> [PROBLEM TO WORK ON]: Can you express every line of the records below as a JSON list of strings, one string per line, with blank lines skipped? Leave the pictures out of your answer.

━━━ SOURCE DATA

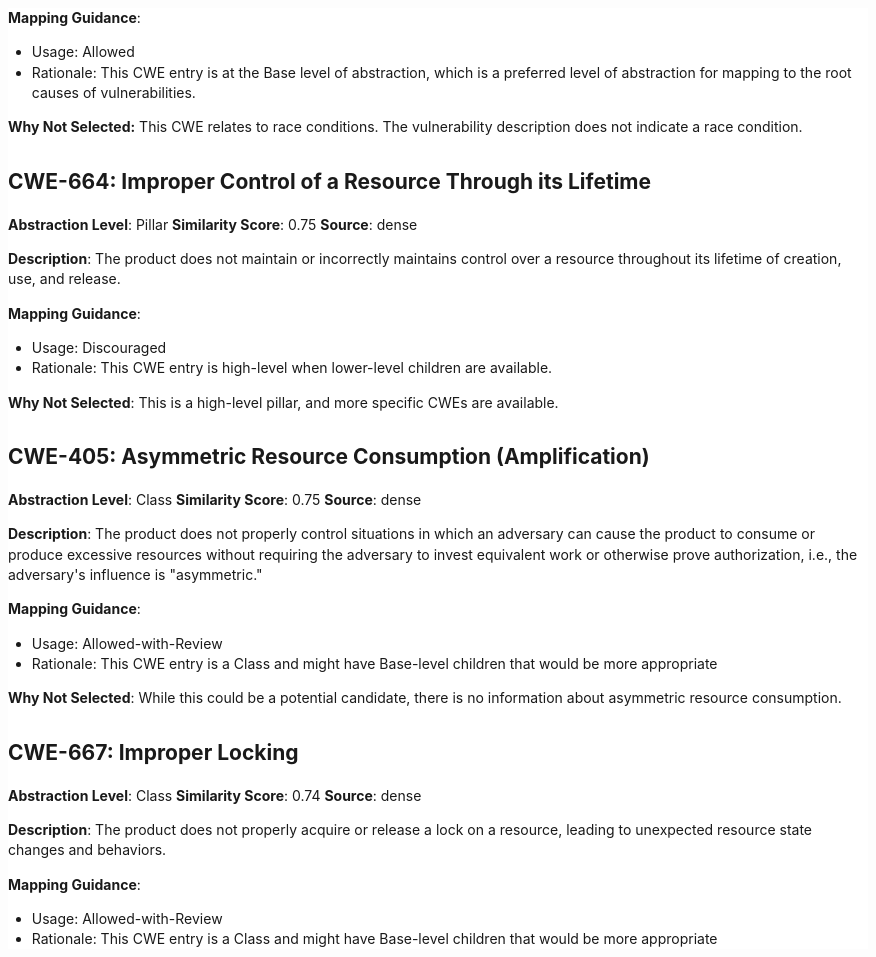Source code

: **Mapping Guidance**:
- Usage: Allowed
- Rationale: This CWE entry is at the Base level of abstraction, which is a preferred level of abstraction for mapping to the root causes of vulnerabilities.

**Why Not Selected:** This CWE relates to race conditions. The vulnerability description does not indicate a race condition.

## CWE-664: Improper Control of a Resource Through its Lifetime
**Abstraction Level**: Pillar
**Similarity Score**: 0.75
**Source**: dense

**Description**:
The product does not maintain or incorrectly maintains control over a resource throughout its lifetime of creation, use, and release.

**Mapping Guidance**:
- Usage: Discouraged
- Rationale: This CWE entry is high-level when lower-level children are available.

**Why Not Selected**: This is a high-level pillar, and more specific CWEs are available.

## CWE-405: Asymmetric Resource Consumption (Amplification)
**Abstraction Level**: Class
**Similarity Score**: 0.75
**Source**: dense

**Description**:
The product does not properly control situations in which an adversary can cause the product to consume or produce excessive resources without requiring the adversary to invest equivalent work or otherwise prove authorization, i.e., the adversary's influence is "asymmetric."

**Mapping Guidance**:
- Usage: Allowed-with-Review
- Rationale: This CWE entry is a Class and might have Base-level children that would be more appropriate

**Why Not Selected**: While this could be a potential candidate, there is no information about asymmetric resource consumption.

## CWE-667: Improper Locking
**Abstraction Level**: Class
**Similarity Score**: 0.74
**Source**: dense

**Description**:
The product does not properly acquire or release a lock on a resource, leading to unexpected resource state changes and behaviors.

**Mapping Guidance**:
- Usage: Allowed-with-Review
- Rationale: This CWE entry is a Class and might have Base-level children that would be more appropriate
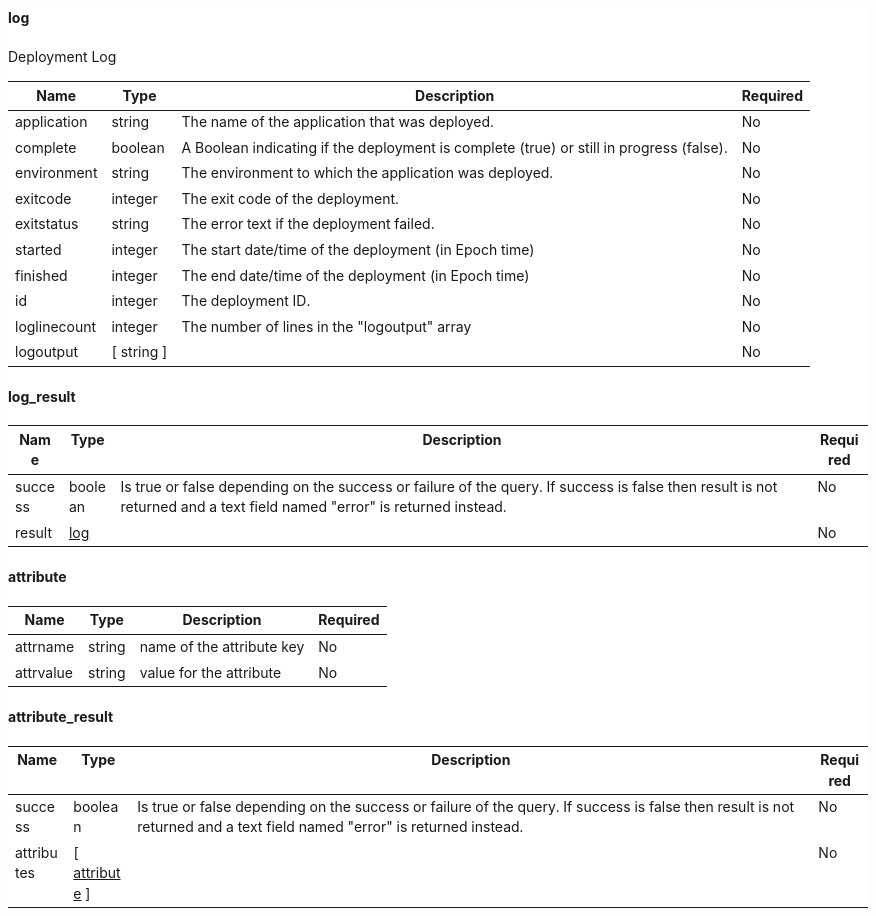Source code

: #### log

Deployment Log

| Name | Type | Description | Required |
| ---- | ---- | ----------- | -------- |
| application | string | The name of the application that was deployed. | No |
| complete | boolean | A Boolean indicating if the deployment is complete (true) or still in progress (false). | No |
| environment | string | The environment to which the application was deployed. | No |
| exitcode | integer | The exit code of the deployment. | No |
| exitstatus | string | The error text if the deployment failed. | No |
| started | integer | The start date/time of the deployment (in Epoch time) | No |
| finished | integer | The end date/time of the deployment (in Epoch time) | No |
| id | integer | The deployment ID. | No |
| loglinecount | integer | The number of lines in the "logoutput" array | No |
| logoutput | [ string ] |  | No |

#### log_result

| Name | Type | Description | Required |
| ---- | ---- | ----------- | -------- |
| success | boolean | Is true or false depending on the success or failure of the query. If success is false then result is not returned and a text field named "error" is returned instead. | No |
| result | [log](/restapi/models/#log) |  | No |

#### attribute

| Name | Type | Description | Required |
| ---- | ---- | ----------- | -------- |
| attrname | string | name of the attribute key | No |
| attrvalue | string | value for the attribute | No |

#### attribute_result

| Name | Type | Description | Required |
| ---- | ---- | ----------- | -------- |
| success | boolean | Is true or false depending on the success or failure of the query. If success is false then result is not returned and a text field named "error" is returned instead. | No |
| attributes | [ [attribute](/restapi/models/#attribute) ] |  | No |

━━━━━━

> [EXERCISE RESPONSE]:
[
  "Source code",
  ": **Mapping Guidance**:",
  "- Usage: Allowed",
  "- Rationale: This CWE entry is at the Base level of abstraction, which is a preferred level of abstraction for mapping to the root causes of vulnerabilities.",
  "**Why Not Selected:** This CWE relates to race conditions. The vulnerability description does not indicate a race condition.",
  "## CWE-664: Improper Control of a Resource Through its Lifetime",
  "**Abstraction Level**: Pillar",
  "**Similarity Score**: 0.75",
  "**Source**: dense",
  "**Description**:",
  "The product does not maintain or incorrectly maintains control over a resource throughout its lifetime of creation, use, and release.",
  "**Mapping Guidance**:",
  "- Usage: Discouraged",
  "- Rationale: This CWE entry is high-level when lower-level children are available.",
  "**Why Not Selected**: This is a high-level pillar, and more specific CWEs are available.",
  "## CWE-405: Asymmetric Resource Consumption (Amplification)",
  "**Abstraction Level**: Class",
  "**Similarity Score**: 0.75",
  "**Source**: dense",
  "**Description**:",
  "The product does not properly control situations in which an adversary can cause the product to consume or produce excessive resources without requiring the adversary to invest equivalent work or otherwise prove authorization, i.e., the adversary's influence is \"asymmetric.\"",
  "**Mapping Guidance**:",
  "- Usage: Allowed-with-Review",
  "- Rationale: This CWE entry is a Class and might have Base-level children that would be more appropriate",
  "**Why Not Selected**: While this could be a potential candidate, there is no information about asymmetric resource consumption.",
  "## CWE-667: Improper Locking",
  "**Abstraction Level**: Class",
  "**Similarity Score**: 0.74",
  "**Source**: dense",
  "**Description**:",
  "The product does not properly acquire or release a lock on a resource, leading to unexpected resource state changes and behaviors.",
  "**Mapping Guidance**:",
  "- Usage: Allowed-with-Review",
  "- Rationale: This CWE entry is a Class and might have Base-level children that would be more appropriate",
  "Source code",
  ": #### log",
  "Deployment Log",
  "| Name | Type | Description | Required |",
  "| ---- | ---- | ----------- | -------- |",
  "| application | string | The name of the application that was deployed. | No |",
  "| complete | boolean | A Boolean indicating if the deployment is complete (true) or still in progress (false). | No |",
  "| environment | string | The environment to which the application was deployed. | No |",
  "| exitcode | integer | The exit code of the deployment. | No |",
  "| exitstatus | string | The error text if the deployment failed. | No |",
  "| started | integer | The start date/time of the deployment (in Epoch time) | No |",
  "| finished | integer | The end date/time of the deployment (in Epoch time) | No |",
  "| id | integer | The deployment ID. | No |",
  "| loglinecount | integer | The number of lines in the \"logoutput\" array | No |",
  "| logoutput | [ string ] |  | No |",
  "#### log_result",
  "| Name | Type | Description | Required |",
  "| ---- | ---- | ----------- | -------- |",
  "| success | boolean | Is true or false depending on the success or failure of the query. If success is false then result is not returned and a text field named \"error\" is returned instead. | No |",
  "| result | [log](/restapi/models/#log) |  | No |",
  "#### attribute",
  "| Name | Type | Description | Required |",
  "| ---- | ---- | ----------- | -------- |",
  "| attrname | string | name of the attribute key | No |",
  "| attrvalue | string | value for the attribute | No |",
  "#### attribute_result",
  "| Name | Type | Description | Required |",
  "| ---- | ---- | ----------- | -------- |",
  "| success | boolean | Is true or false depending on the success or failure of the query. If success is false then result is not returned and a text field named \"error\" is returned instead. | No |",
  "| attributes | [ [attribute](/restapi/models/#attribute) ] |  | No |"
]